------ Material provided ------

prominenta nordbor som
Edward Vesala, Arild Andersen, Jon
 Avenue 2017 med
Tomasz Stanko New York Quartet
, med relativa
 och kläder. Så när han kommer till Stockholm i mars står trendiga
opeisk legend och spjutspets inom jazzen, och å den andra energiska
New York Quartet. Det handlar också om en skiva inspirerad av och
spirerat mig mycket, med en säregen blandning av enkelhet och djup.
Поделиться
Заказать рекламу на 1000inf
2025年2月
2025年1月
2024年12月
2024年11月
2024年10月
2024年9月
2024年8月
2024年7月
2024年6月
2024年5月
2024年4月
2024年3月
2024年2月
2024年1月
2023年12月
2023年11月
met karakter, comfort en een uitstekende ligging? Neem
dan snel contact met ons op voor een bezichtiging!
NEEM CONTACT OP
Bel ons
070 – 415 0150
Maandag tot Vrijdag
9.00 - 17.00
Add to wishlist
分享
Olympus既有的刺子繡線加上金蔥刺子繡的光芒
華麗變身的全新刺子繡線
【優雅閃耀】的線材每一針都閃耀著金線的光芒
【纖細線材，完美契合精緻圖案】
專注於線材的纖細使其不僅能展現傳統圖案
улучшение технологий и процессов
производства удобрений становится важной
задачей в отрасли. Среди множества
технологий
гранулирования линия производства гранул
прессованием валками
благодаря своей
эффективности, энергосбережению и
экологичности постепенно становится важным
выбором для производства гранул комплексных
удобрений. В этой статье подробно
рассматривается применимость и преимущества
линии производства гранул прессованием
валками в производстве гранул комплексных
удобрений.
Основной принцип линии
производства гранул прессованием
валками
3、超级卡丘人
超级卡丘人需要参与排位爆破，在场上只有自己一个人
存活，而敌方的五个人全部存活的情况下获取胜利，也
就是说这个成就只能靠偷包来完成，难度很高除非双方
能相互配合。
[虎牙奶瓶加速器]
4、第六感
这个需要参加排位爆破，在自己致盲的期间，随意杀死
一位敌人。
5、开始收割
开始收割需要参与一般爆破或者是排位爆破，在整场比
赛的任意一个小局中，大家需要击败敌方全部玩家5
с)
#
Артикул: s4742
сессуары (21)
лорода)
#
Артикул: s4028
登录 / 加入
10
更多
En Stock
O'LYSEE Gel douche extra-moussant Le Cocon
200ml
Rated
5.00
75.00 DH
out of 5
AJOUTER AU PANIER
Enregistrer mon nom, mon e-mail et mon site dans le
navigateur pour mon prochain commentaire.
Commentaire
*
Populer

------

*Task details:* All the lines above should be written out once more, exactly.

*Exercise output:*
prominenta nordbor som
Edward Vesala, Arild Andersen, Jon
 Avenue 2017 med
Tomasz Stanko New York Quartet
, med relativa
 och kläder. Så när han kommer till Stockholm i mars står trendiga
opeisk legend och spjutspets inom jazzen, och å den andra energiska
New York Quartet. Det handlar också om en skiva inspirerad av och
spirerat mig mycket, med en säregen blandning av enkelhet och djup.
Поделиться
Заказать рекламу на 1000inf
2025年2月
2025年1月
2024年12月
2024年11月
2024年10月
2024年9月
2024年8月
2024年7月
2024年6月
2024年5月
2024年4月
2024年3月
2024年2月
2024年1月
2023年12月
2023年11月
met karakter, comfort en een uitstekende ligging? Neem
dan snel contact met ons op voor een bezichtiging!
NEEM CONTACT OP
Bel ons
070 – 415 0150
Maandag tot Vrijdag
9.00 - 17.00
Add to wishlist
分享
Olympus既有的刺子繡線加上金蔥刺子繡的光芒
華麗變身的全新刺子繡線
【優雅閃耀】的線材每一針都閃耀著金線的光芒
【纖細線材，完美契合精緻圖案】
專注於線材的纖細使其不僅能展現傳統圖案
улучшение технологий и процессов
производства удобрений становится важной
задачей в отрасли. Среди множества
технологий
гранулирования линия производства гранул
прессованием валками
благодаря своей
эффективности, энергосбережению и
экологичности постепенно становится важным
выбором для производства гранул комплексных
удобрений. В этой статье подробно
рассматривается применимость и преимущества
линии производства гранул прессованием
валками в производстве гранул комплексных
удобрений.
Основной принцип линии
производства гранул прессованием
валками
3、超级卡丘人
超级卡丘人需要参与排位爆破，在场上只有自己一个人
存活，而敌方的五个人全部存活的情况下获取胜利，也
就是说这个成就只能靠偷包来完成，难度很高除非双方
能相互配合。
[虎牙奶瓶加速器]
4、第六感
这个需要参加排位爆破，在自己致盲的期间，随意杀死
一位敌人。
5、开始收割
开始收割需要参与一般爆破或者是排位爆破，在整场比
赛的任意一个小局中，大家需要击败敌方全部玩家5
с)
#
Артикул: s4742
сессуары (21)
лорода)
#
Артикул: s4028
登录 / 加入
10
更多
En Stock
O'LYSEE Gel douche extra-moussant Le Cocon
200ml
Rated
5.00
75.00 DH
out of 5
AJOUTER AU PANIER
Enregistrer mon nom, mon e-mail et mon site dans le
navigateur pour mon prochain commentaire.
Commentaire
*
Populer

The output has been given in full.